READING TEXT:
-- START --

Monte Carlo: a distribution instead of a single number

The Monte Carlo method was born in Los Alamos in the 1940s, when Stanisław Ulam and John von Neumann needed to compute things mathematics could not solve head-on — so they let randomness decide, a thousand times over. The name comes from the casino where Ulam's uncle used to lose. Eighty years later it is one of the most honest tools a trader can unleash on a strategy. The principle has not changed: when you cannot trust a single outcome, generate a thousand of them and study the whole distribution.

One history is a sample of size one

Even the most rigorous backtest has one quiet weakness: it runs on a market that happened exactly this way. Yet the specific path of prices is just one of infinitely many versions that “almost happened”. If a few exchange trades had executed a second differently, if one candle's wick had been a tenth of a percent longer — your strategy might have entered elsewhere, a stop-loss might (not) have triggered, and the result could look entirely different.

If a strategy's performance depends on the exact course of one history, you do not have a strategy — you have a bet that the past will repeat itself to the letter. It will not. A statistician would put it plainly: one equity curve is a sample of size one, and you do not build conclusions on a sample of one. How easily a strategy “memorizes” a single history is covered in our article on overfitting.

-- END --

CHALLENGES:
(A) List every consequence for a strategy that the Monte Carlo text says could follow if prices had moved slightly differently.
(B) Carry on writing the Monte Carlo text from its final sentence.

SUPPLIED INFORMATION:

-- START --

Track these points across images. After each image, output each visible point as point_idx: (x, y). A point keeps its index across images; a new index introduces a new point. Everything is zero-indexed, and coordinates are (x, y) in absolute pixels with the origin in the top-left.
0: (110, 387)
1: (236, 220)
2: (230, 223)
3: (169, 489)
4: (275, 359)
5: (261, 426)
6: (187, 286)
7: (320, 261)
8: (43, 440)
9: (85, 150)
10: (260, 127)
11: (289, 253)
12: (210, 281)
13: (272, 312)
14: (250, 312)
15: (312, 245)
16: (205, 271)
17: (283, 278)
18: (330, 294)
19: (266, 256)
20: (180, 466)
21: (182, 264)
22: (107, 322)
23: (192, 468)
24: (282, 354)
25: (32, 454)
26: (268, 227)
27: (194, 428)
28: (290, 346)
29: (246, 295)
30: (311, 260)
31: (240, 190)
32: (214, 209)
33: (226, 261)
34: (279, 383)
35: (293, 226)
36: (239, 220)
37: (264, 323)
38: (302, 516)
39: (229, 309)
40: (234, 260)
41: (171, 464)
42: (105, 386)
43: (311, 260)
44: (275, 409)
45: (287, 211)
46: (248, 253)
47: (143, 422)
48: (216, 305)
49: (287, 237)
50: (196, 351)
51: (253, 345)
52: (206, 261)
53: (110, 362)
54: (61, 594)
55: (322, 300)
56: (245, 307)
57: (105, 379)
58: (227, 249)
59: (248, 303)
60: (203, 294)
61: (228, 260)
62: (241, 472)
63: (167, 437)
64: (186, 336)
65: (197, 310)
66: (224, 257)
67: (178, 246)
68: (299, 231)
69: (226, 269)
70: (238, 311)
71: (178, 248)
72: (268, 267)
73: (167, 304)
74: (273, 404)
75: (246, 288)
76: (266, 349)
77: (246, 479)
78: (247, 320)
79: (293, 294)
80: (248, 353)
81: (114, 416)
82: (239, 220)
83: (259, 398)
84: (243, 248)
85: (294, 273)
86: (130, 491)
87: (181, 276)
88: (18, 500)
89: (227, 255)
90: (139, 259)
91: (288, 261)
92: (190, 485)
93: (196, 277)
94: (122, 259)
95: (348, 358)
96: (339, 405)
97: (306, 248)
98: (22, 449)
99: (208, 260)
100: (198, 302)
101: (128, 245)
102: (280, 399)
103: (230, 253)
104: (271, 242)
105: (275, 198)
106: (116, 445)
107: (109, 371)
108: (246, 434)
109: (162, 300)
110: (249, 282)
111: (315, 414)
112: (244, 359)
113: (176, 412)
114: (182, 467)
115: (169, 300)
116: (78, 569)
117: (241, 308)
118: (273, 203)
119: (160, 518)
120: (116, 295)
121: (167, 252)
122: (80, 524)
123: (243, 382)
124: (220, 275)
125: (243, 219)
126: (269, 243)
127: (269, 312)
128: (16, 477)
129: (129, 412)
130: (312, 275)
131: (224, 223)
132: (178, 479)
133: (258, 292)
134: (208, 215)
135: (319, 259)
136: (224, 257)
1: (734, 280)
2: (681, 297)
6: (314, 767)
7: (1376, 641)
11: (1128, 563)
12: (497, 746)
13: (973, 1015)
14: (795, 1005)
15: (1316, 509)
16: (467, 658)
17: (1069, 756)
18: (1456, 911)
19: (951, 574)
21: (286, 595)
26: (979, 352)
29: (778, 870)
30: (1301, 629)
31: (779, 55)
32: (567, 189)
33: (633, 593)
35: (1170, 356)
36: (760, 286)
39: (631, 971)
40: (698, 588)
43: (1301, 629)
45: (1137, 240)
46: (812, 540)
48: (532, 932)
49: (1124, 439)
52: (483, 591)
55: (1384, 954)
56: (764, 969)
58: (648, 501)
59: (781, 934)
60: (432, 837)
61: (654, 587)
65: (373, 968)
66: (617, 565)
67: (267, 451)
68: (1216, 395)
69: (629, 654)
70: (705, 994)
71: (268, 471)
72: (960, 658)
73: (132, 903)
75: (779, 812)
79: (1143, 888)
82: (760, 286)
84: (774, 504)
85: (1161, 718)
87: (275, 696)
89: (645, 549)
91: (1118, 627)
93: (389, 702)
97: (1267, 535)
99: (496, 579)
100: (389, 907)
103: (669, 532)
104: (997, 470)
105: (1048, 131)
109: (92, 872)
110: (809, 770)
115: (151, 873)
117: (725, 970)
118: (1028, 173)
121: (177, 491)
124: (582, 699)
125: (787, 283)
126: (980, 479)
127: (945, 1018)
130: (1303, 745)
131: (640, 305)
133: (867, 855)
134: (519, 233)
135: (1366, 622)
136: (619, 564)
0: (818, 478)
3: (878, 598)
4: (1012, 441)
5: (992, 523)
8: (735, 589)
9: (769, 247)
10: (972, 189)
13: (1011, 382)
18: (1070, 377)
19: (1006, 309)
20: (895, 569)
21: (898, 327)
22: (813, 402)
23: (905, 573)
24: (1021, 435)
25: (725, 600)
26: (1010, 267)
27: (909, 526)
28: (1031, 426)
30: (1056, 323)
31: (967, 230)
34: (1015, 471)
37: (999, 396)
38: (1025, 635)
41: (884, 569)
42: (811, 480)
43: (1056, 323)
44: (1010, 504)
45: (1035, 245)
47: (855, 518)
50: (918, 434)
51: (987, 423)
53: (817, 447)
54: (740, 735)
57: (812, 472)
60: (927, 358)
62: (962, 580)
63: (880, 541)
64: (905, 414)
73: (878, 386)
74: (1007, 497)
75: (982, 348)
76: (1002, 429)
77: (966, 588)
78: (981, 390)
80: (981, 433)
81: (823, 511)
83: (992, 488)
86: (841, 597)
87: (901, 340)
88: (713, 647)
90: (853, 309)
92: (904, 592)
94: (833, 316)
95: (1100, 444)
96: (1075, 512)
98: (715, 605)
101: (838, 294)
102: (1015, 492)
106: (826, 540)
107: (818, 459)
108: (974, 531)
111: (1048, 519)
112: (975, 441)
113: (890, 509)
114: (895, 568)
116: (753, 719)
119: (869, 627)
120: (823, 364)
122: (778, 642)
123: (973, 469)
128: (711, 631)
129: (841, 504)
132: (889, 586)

-- END --

SOLVED PROBLEMS:
(A)
- The strategy might have entered elsewhere.
- A stop-loss might (not) have triggered.
- The result could look entirely different.

(B)
Markets that almost happened

Monte Carlo simulation attacks that weakness directly: it manufactures markets that never happened but easily could have. We inject controlled noise into historical prices — on the order of tenths of a percent, Gaussian (gentle waves around reality) or uniform (a harsher shake). One craftsmanship detail matters: the noise is applied to each price of the candle separately — open, high, low and close — and a naive perturbation would easily manufacture a candle that cannot exist: an open above the high, a close below the low. That is why the structure of every candle is re-enforced after noising: the high must remain the highest and the low the lowest point, open and close must lie between them — and the bid–ask spread must not fall apart. Only then does the altered market remain a market; otherwise you are not testing robustness, you are testing the strategy's behaviour on data that could never have occurred.

Each synthetic market is a fresh exam: the strategy trades the whole history again, with the same rules and the same parameters. Hundreds to thousands of runs (each with its own random seed, so any run can be reproduced) — and a single number becomes a distribution: a histogram of profits, a fan of equity curves, a distribution of drawdowns.

For completeness: there is a second family of Monte Carlo tests that shuffles the resulting trades instead of the data (their order, resampling) — it mainly probes the sequential risk of drawdowns. The two families complement each other; injecting noise into the data is the stricter one, because the strategy must make fresh decisions on prices it has never seen.

MONTE CARLO — EQUITY FAN CHART 5–95 % 25–75 % MEDIAN ORIGINAL BACKTEST START TIME EQUITY
Hundreds of runs on perturbed data form a fan. What matters is the median, the width of the band — and where the original backtest sits inside it.

What we read from the distribution

  • Median and profit percentiles. The median is a more honest “expected result” than any single backtest. Quartiles (25th–75th percentile) show how far outcomes spread; a 95% interval frames the realistic range.
  • The worst-case boundary (VaR). The 5th percentile of profit — the value only one run in twenty falls below. It answers the question a trader should ask first: how much can I realistically lose?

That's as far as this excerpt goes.